William Friedkin remains one of the best directors of the New Hollywood boom of the ’70s his run of The French Connection, The Exorcist and Sorcerer is unparalleled by his contemporaries.Sorcerer was a total critical and commercial failure (since been reappraised as arguably his best work) mostly due to the release of Star Wars around the same time. The Brink’s Job is an odd film for him to end his golden period because it’s lacks the pounding adrenaline his previous films from the ’70s contained, it’s more akin to something his contemporary Peter Bogdanovich would have made, a throwback picture to the films of old.
The Brink’s Job is based on a true story of a massive robbery of millions by a gang of small-time crooks led by Tony Pino played by Peter Falk. They basically stumble upon this massive score after a bunch of small-time jobs that didn’t go completely to plan, this time it’s a job so easy it’s almost impossible to screw up. The gang includes classic New Hollywood character actors Peter Boyle and the mighty Warren Oates. Gena Rowlands who had worked a lot with Falk on Cassavetes films appears as Pino’s wife Mary.
Friedkin himself has been relatively critical of the finished film and pretty much summed up what’s good and bad about the film with this quote “it has some nice moments, despite thinly drawn characters, but it left no footprint. There’s little intensity or suspense and the humour is an acquired taste. The film doesn’t shout, it doesn’t sing – it barely whispers”. It doesn’t have any real dent on the viewer’s memory like his previous films or his woefully underrated follow-up Cruising. The performances from the exceptional cast are really hard to fault but the script needed another rewrite and the comedic elements don’t work at all.
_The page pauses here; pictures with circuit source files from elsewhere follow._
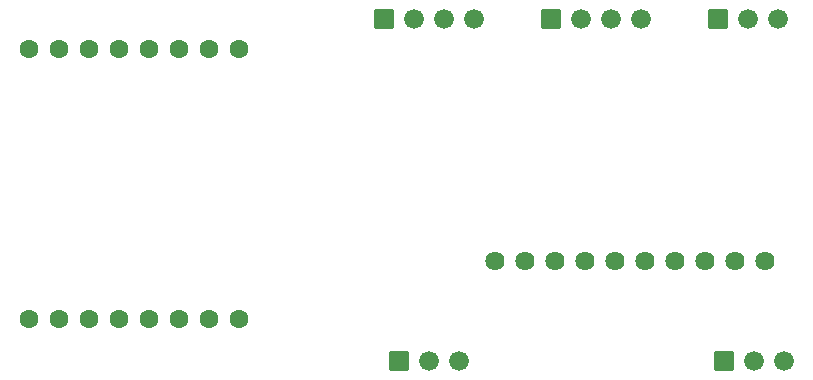
<source format=gbs>
G04 Layer: BottomSolderMaskLayer*
G04 EasyEDA v6.5.38, 2023-12-02 23:49:31*
G04 f3335789055e47b3961c9cef71cec245,07f4848b7c094117bb63b494a1dfdd33,10*
G04 Gerber Generator version 0.2*
G04 Scale: 100 percent, Rotated: No, Reflected: No *
G04 Dimensions in millimeters *
G04 leading zeros omitted , absolute positions ,4 integer and 5 decimal *
%FSLAX45Y45*%
%MOMM*%

%AMMACRO1*1,1,$1,$2,$3*1,1,$1,$4,$5*1,1,$1,0-$2,0-$3*1,1,$1,0-$4,0-$5*20,1,$1,$2,$3,$4,$5,0*20,1,$1,$4,$5,0-$2,0-$3,0*20,1,$1,0-$2,0-$3,0-$4,0-$5,0*20,1,$1,0-$4,0-$5,$2,$3,0*4,1,4,$2,$3,$4,$5,0-$2,0-$3,0-$4,0-$5,$2,$3,0*%
%ADD10C,1.6080*%
%ADD11MACRO1,0.1016X-0.7874X0.7874X0.7874X0.7874*%
%ADD12C,1.6764*%
%ADD13C,1.6256*%

%LPD*%
D10*
G01*
X2488996Y3056991D03*
G01*
X2488996Y5342991D03*
G01*
X710996Y3056991D03*
G01*
X964996Y3056991D03*
G01*
X1218996Y3056991D03*
G01*
X1472996Y3056991D03*
G01*
X1726996Y3056991D03*
G01*
X1980996Y3056991D03*
G01*
X2234996Y3056991D03*
G01*
X710996Y5342991D03*
G01*
X964996Y5342991D03*
G01*
X1218996Y5342991D03*
G01*
X1472996Y5342991D03*
G01*
X1726996Y5342991D03*
G01*
X1980996Y5342991D03*
G01*
X2234996Y5342991D03*
D11*
G01*
X6595986Y2699994D03*
D12*
G01*
X6849999Y2699994D03*
G01*
X7103999Y2699994D03*
D11*
G01*
X3845991Y2699994D03*
D12*
G01*
X4099991Y2699994D03*
G01*
X4353991Y2699994D03*
D11*
G01*
X6545986Y5599988D03*
D12*
G01*
X6799986Y5599988D03*
G01*
X7053986Y5599988D03*
D11*
G01*
X3718991Y5599988D03*
D12*
G01*
X3972991Y5599988D03*
G01*
X4226991Y5599988D03*
G01*
X4480991Y5599988D03*
D11*
G01*
X5132481Y5599988D03*
D12*
G01*
X5386476Y5599988D03*
G01*
X5640476Y5599988D03*
G01*
X5894476Y5599988D03*
D13*
G01*
X4656988Y3549980D03*
G01*
X4910988Y3549980D03*
G01*
X5164988Y3549980D03*
G01*
X5418988Y3549980D03*
G01*
X5672988Y3549980D03*
G01*
X5926988Y3549980D03*
G01*
X6180988Y3549980D03*
G01*
X6434988Y3549980D03*
G01*
X6688988Y3549980D03*
G01*
X6942988Y3549980D03*
M02*

</source>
The Brink’s Job remains a curiosity in Friedkin’s career which is a lot better than much of his ’80 and ’90s output. Luckily his last two films Bug and Killer Joe have really shown Friedkin never lost it, just never had the opportunity to make the films he should have since To Live and Die in L.A. It runs at a nice pace of 100 minutes and never outstays its welcome but it lacks the real punch to be a classic of the era and seems oddly old-fashioned for Friedkin. The rarity to see the film has finally been overcome by Network’s dvd release which includes a trailer and stills gallery.